Climate Action, Student Field Research

Student reflections on attending the UNFCCC/COP

As an Emory student attending the UNFCCC/COP, the experience is multi-faceted. For some, it is a life-changing experience. For others, it affirms their academic and career interest working to continue the important work of addressing climate change. And for others, it gives them an opportunity to present research to an international audience. Whatever the takeaway, students are changed when they return from the experience.

We invite you to learn more about the experience of attending the UNFCCC/COP through the student reflections offered here and through the platforms created by the various delegations:

COP 25 Delegation (2019)

COP 24 Delegation (2018)

COP 23 Delegation (2017)

COP 22 Delegation (2016)

COP 21 Delegation (2015)


By Geoff Martin (G’17), MS in Environmental Sciences

As a graduate student in environmental sciences focused on climate and energy policies, attending COP was a once in a lifetime opportunity to witness firsthand international climate negotiations and hear from experts from around the world. This was not only an incredibly exciting and valuable personal experience, but also strengthened my graduate research and helped me grow professionally. For my graduate research, I evaluated the effectiveness of state-level policies on reducing greenhouse gas emissions from the power sector. At COP I got to hear directly from state regulators about the efforts they were pursuing, the commitments they were making, and how important they viewed state-level action in the fight against climate change. Hearing from these top-level state authorities strengthened and reinforced for me the relevancy of my research in the context of global climate change. Going to COP also forced me to get out of my comfort zone. The COP is an unparalleled networking opportunity, and networking is something that I dread. Yet with more than a few gentle nudges from my advisor, by the end of COP I was connecting with other professionals, and received a number of business cards that proved to be valuable for my research. I also gained experience communicating my research at COP when I got to present at a side event and discuss my preliminary findings with the professionals and academics that visited our booth. Overall, I can confidently say that attending COP22 was the greatest privilege that I had as a graduate student, and is something that other students interested in climate change should have the opportunity to experience in the future.

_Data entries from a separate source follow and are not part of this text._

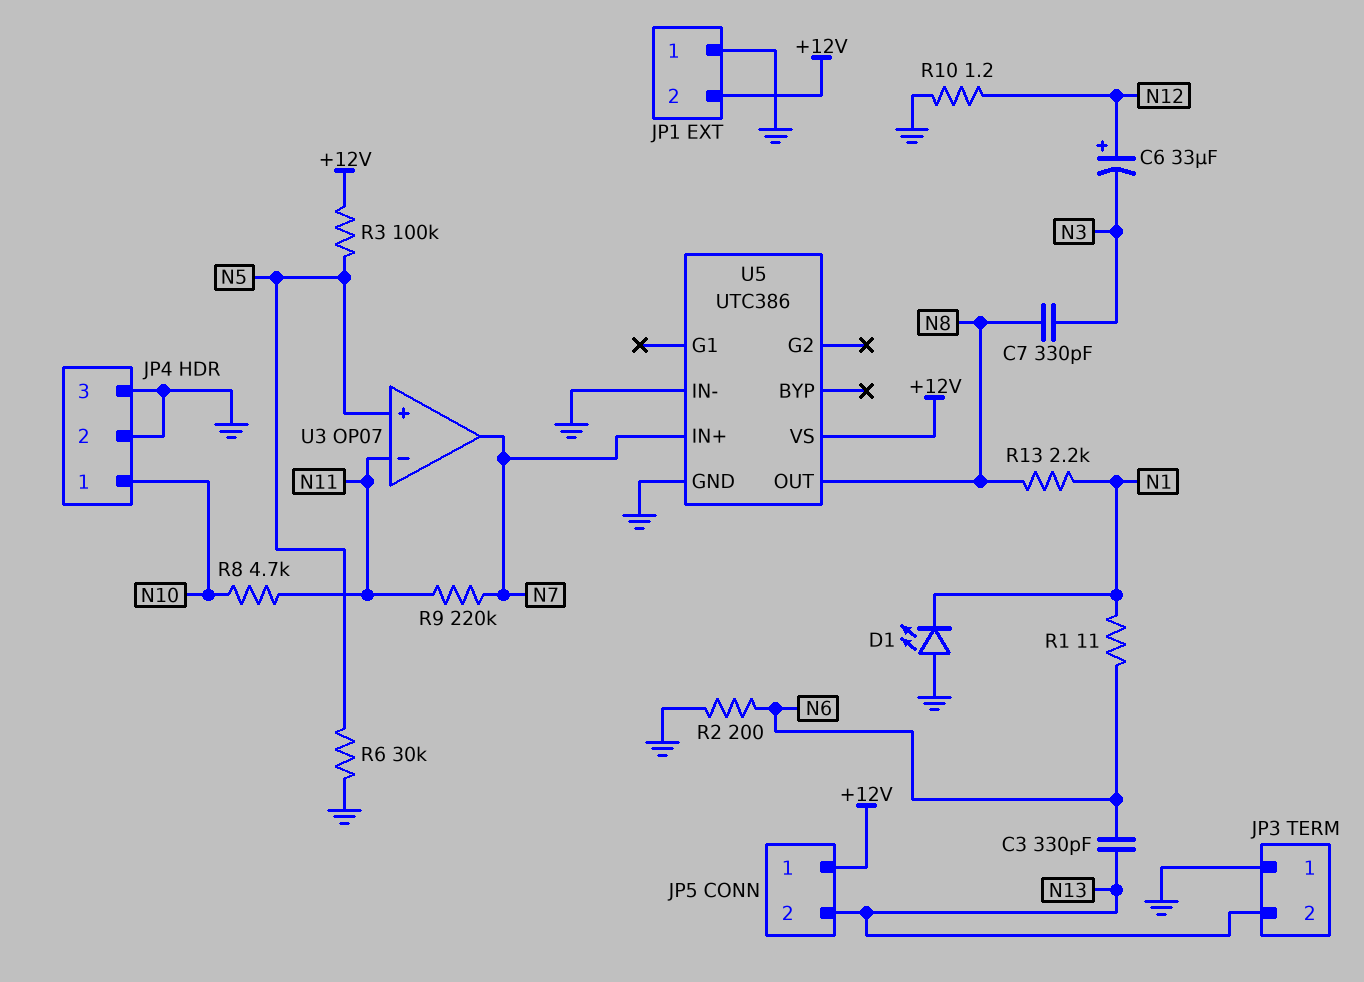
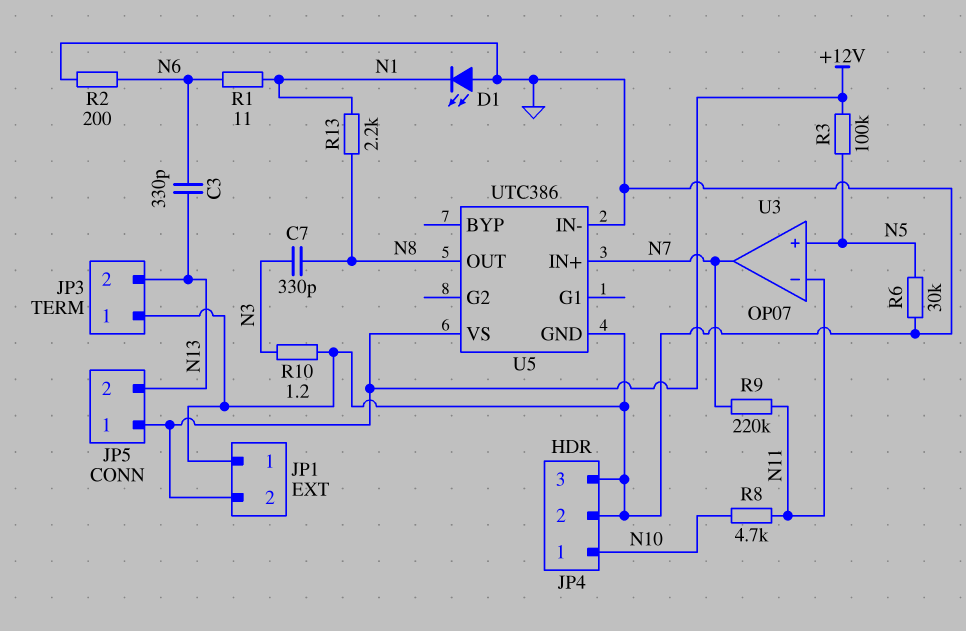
C6: 33uF (plus N12, minus N3) -> none
R10: 1.2 (GND, N12) -> 1.2 (GND, N3)

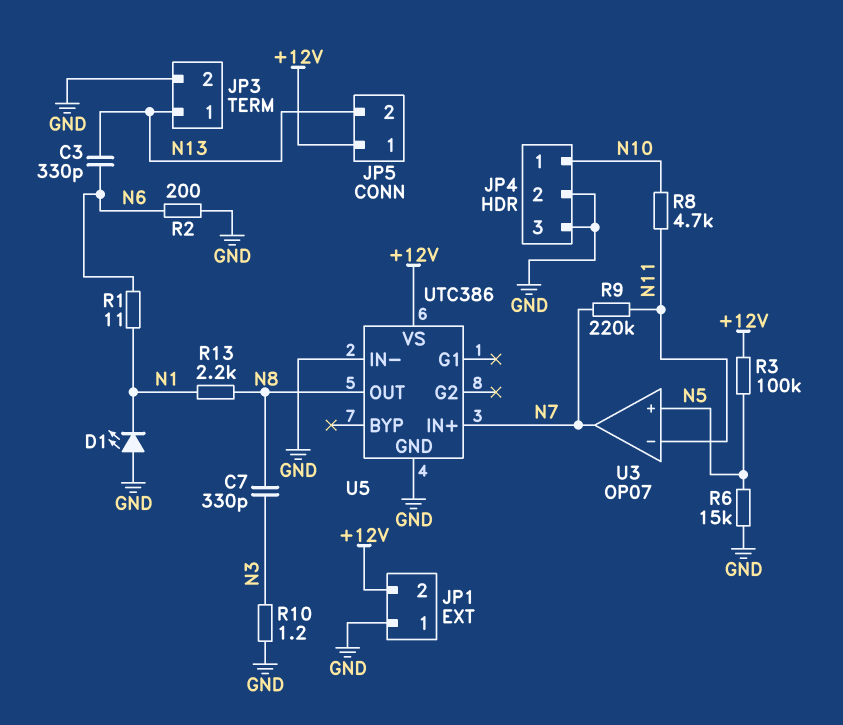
JP3 pin 1: GND -> N13
JP3 pin 2: N13 -> GND
R6: 30k (GND, N5) -> 15k (GND, N5)

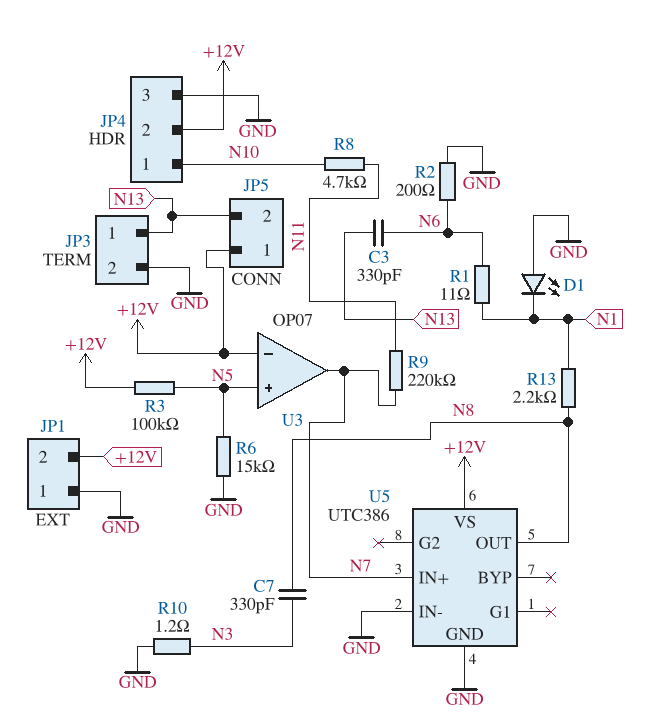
JP4 pin 2: GND -> +12V
U3 pin in-: N11 -> +12V

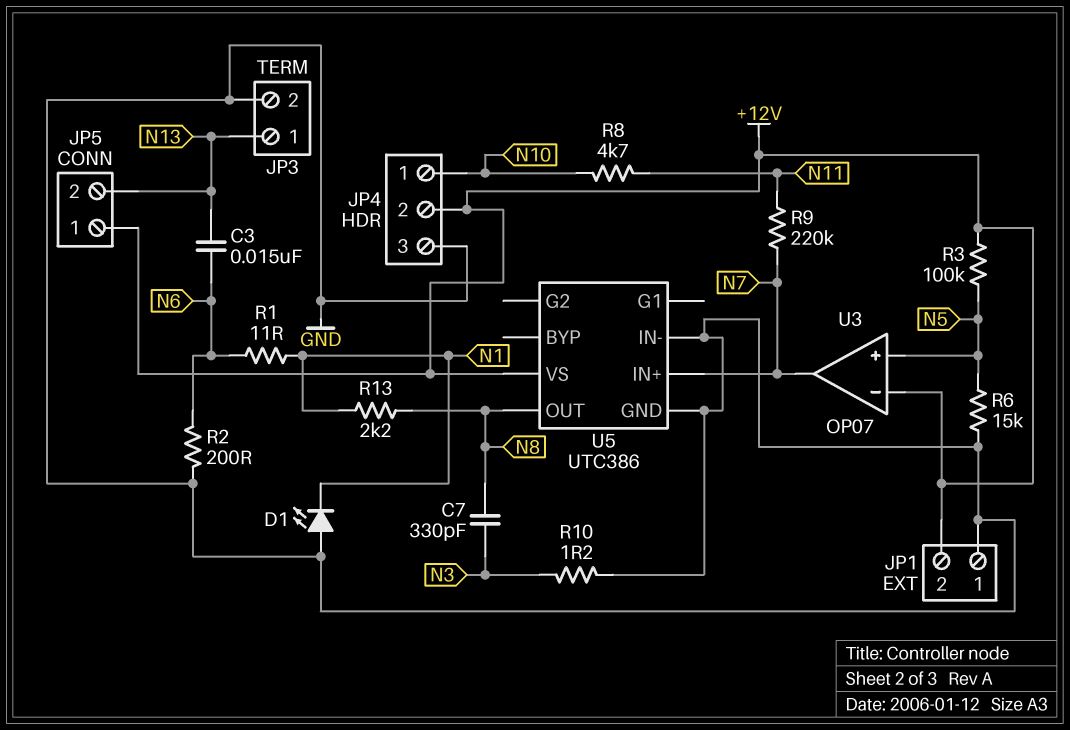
C3: 330pF (N6, N13) -> 15nF (N6, N13)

Emory University COP21 delegates Mae Bowen 16C and Savannah Miller 16C meet primatologist and UN Messenger of Peace Dr. Jane Goodall

Mae Bowen 16C

There is only so much you can learn about the process of negotiating an international agreement from a textbook. Attending the COP expanded my knowledge of the painstaking process of crafting these treaties. My appreciation for this process changed my entire academic and professional trajectory. I’ve always known that I wanted to enter public service and protect the environment, but this invaluable experience convinced me to enter law school on my way to combatting climate change on an international scale. It was truly inspiring to see that 195 nations, despite immeasurable differences, could come together and make progress on an issue which many believe to be impossible to fix. Now, I have hope.


Taylor McNair 16B

COP21 in Paris was undoubtedly the defining experience of my Emory education. The opportunity I received to meet and engage with academics, activists, business leaders, and politicians across the world had a profound impact on my post-graduation plans, and gave me the drive and resources to pursue opportunities in the cleantech industry.